+++ Available data

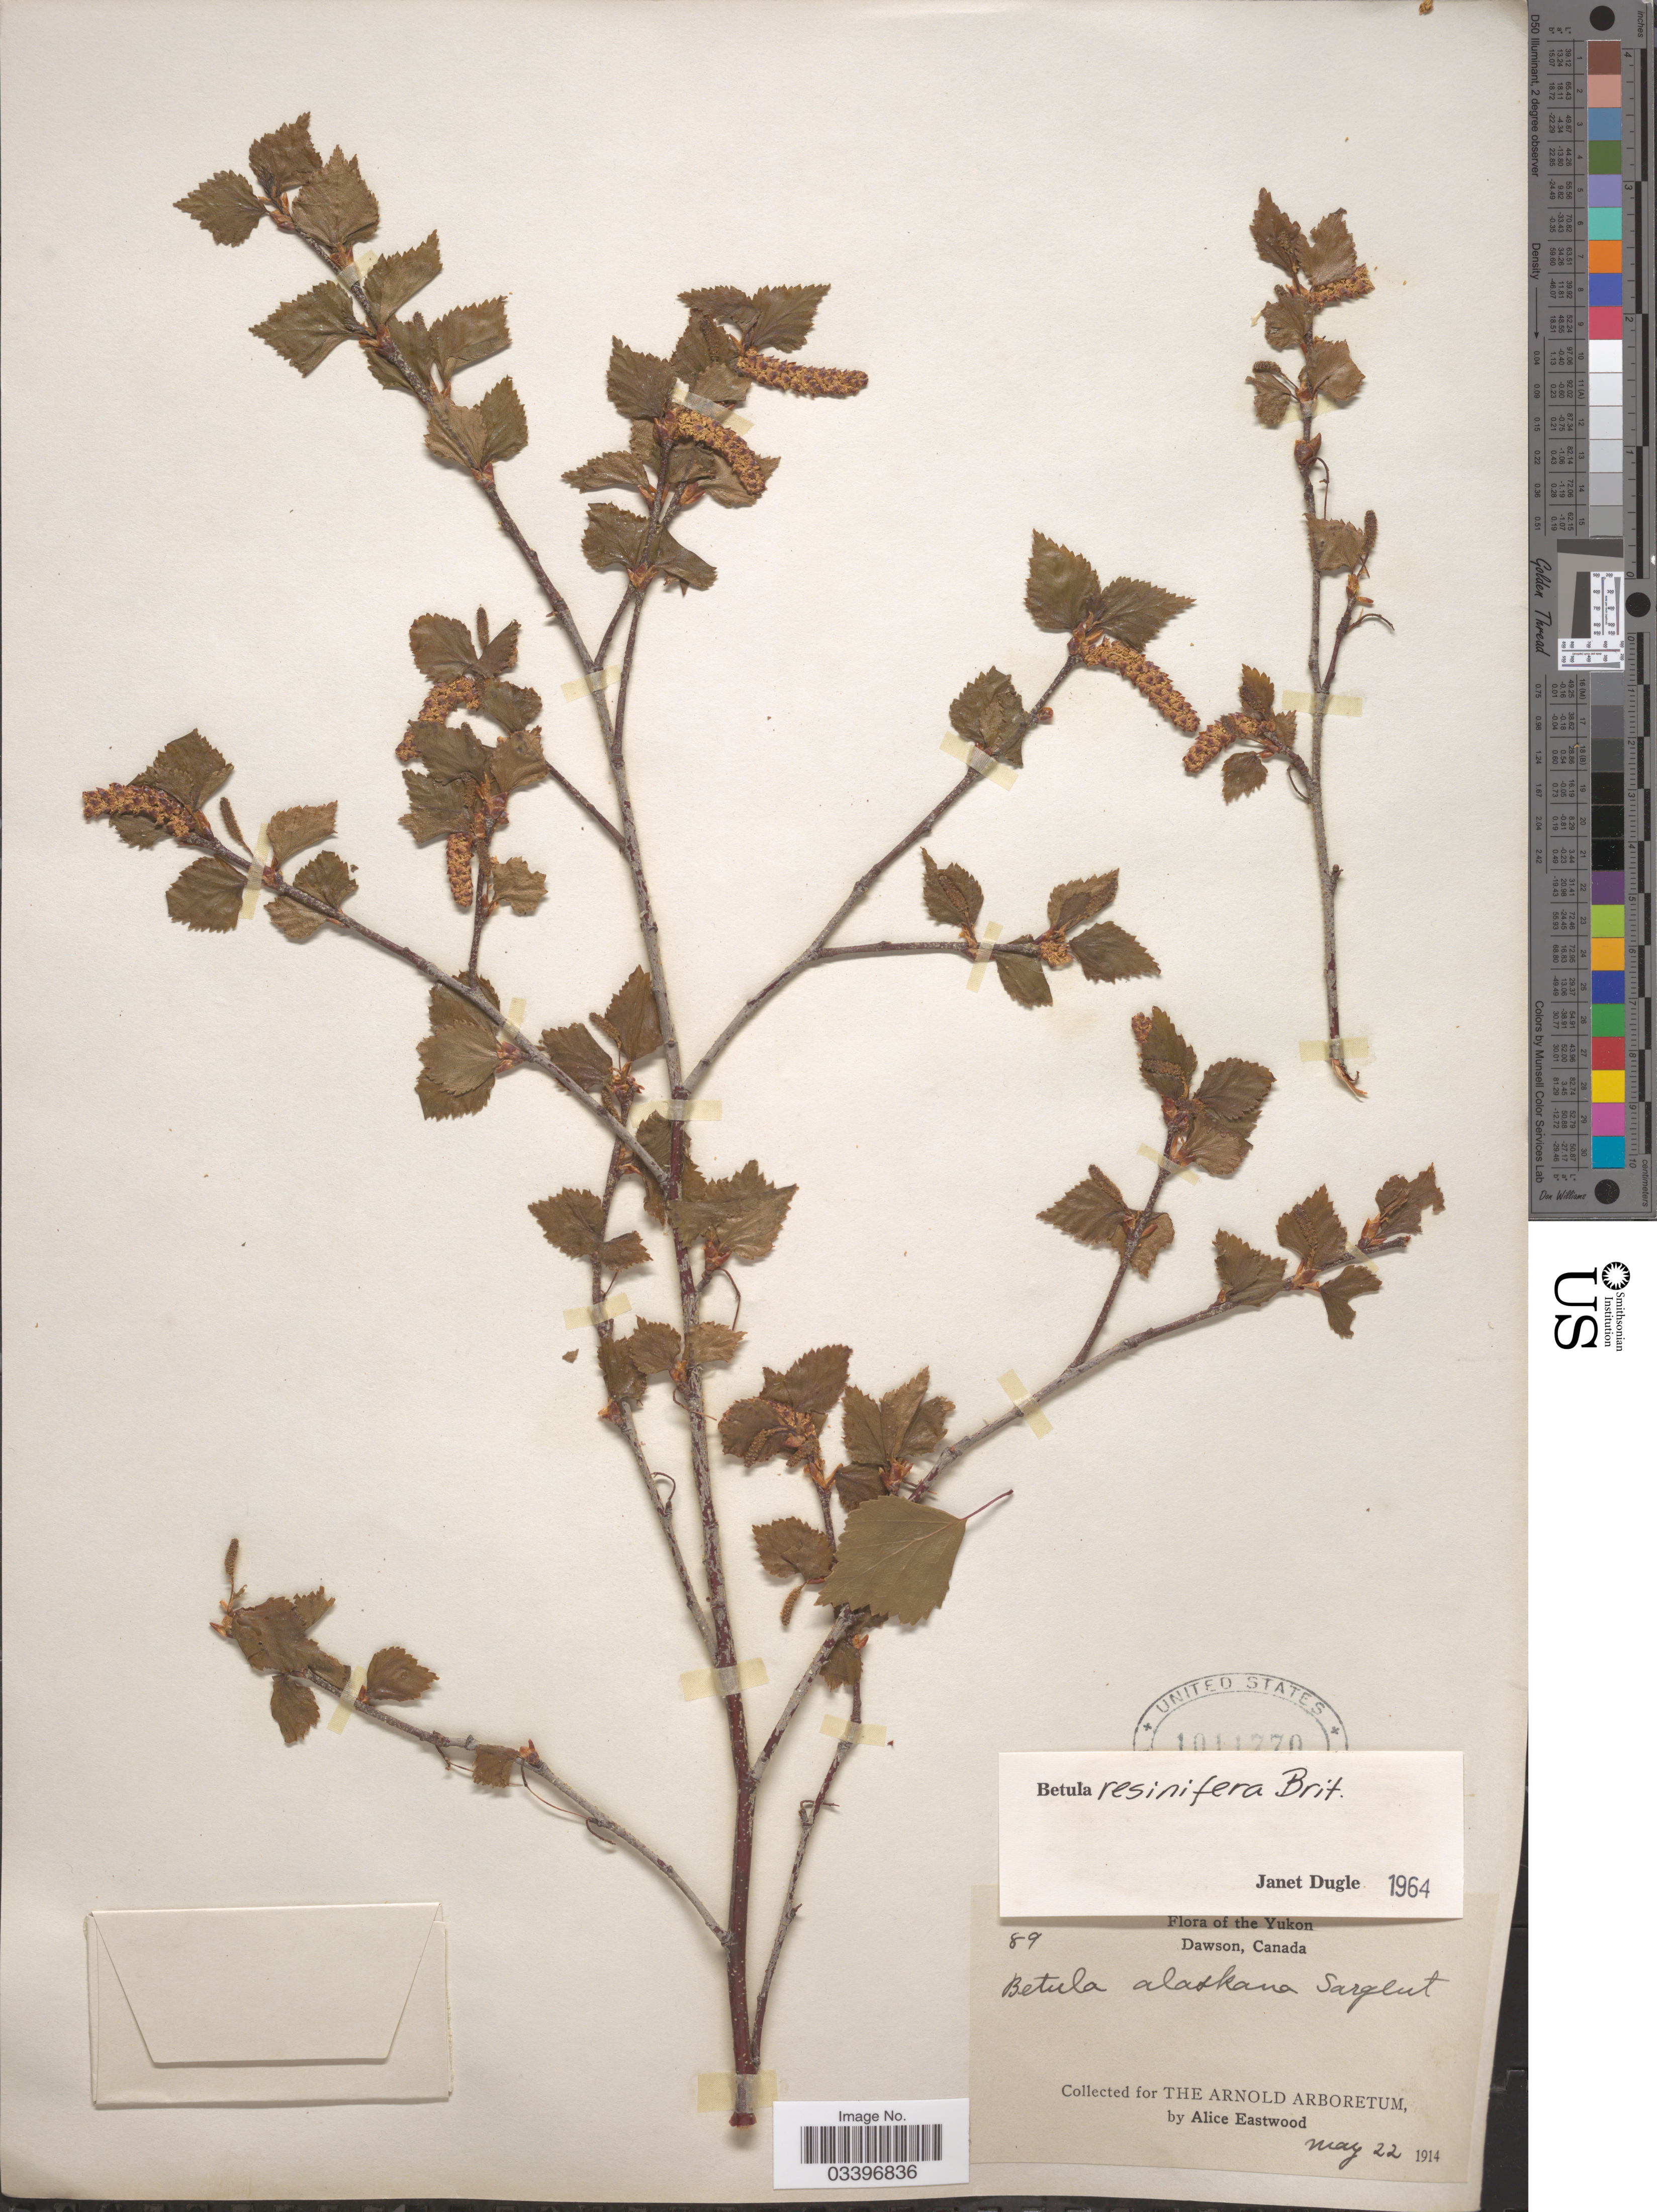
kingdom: Plantae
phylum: Tracheophyta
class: Magnoliopsida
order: Fagales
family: Betulaceae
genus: Betula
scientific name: Betula resinifera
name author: Britton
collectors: A. Eastwood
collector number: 89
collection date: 1914-05-22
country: Canada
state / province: Yukon Territory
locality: Yukon, Dawson.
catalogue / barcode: US 1011770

++++++

- _Requirement_: Reproduce all the rows above, substituting "date collected" for "collection date" and keeping everything else identical. Omit the pictures.

- _Correct answer_:
kingdom: Plantae
phylum: Tracheophyta
class: Magnoliopsida
order: Fagales
family: Betulaceae
genus: Betula
scientific name: Betula resinifera
name author: Britton
collectors: A. Eastwood
collector number: 89
date collected: 1914-05-22
country: Canada
state / province: Yukon Territory
locality: Yukon, Dawson.
catalogue / barcode: US 1011770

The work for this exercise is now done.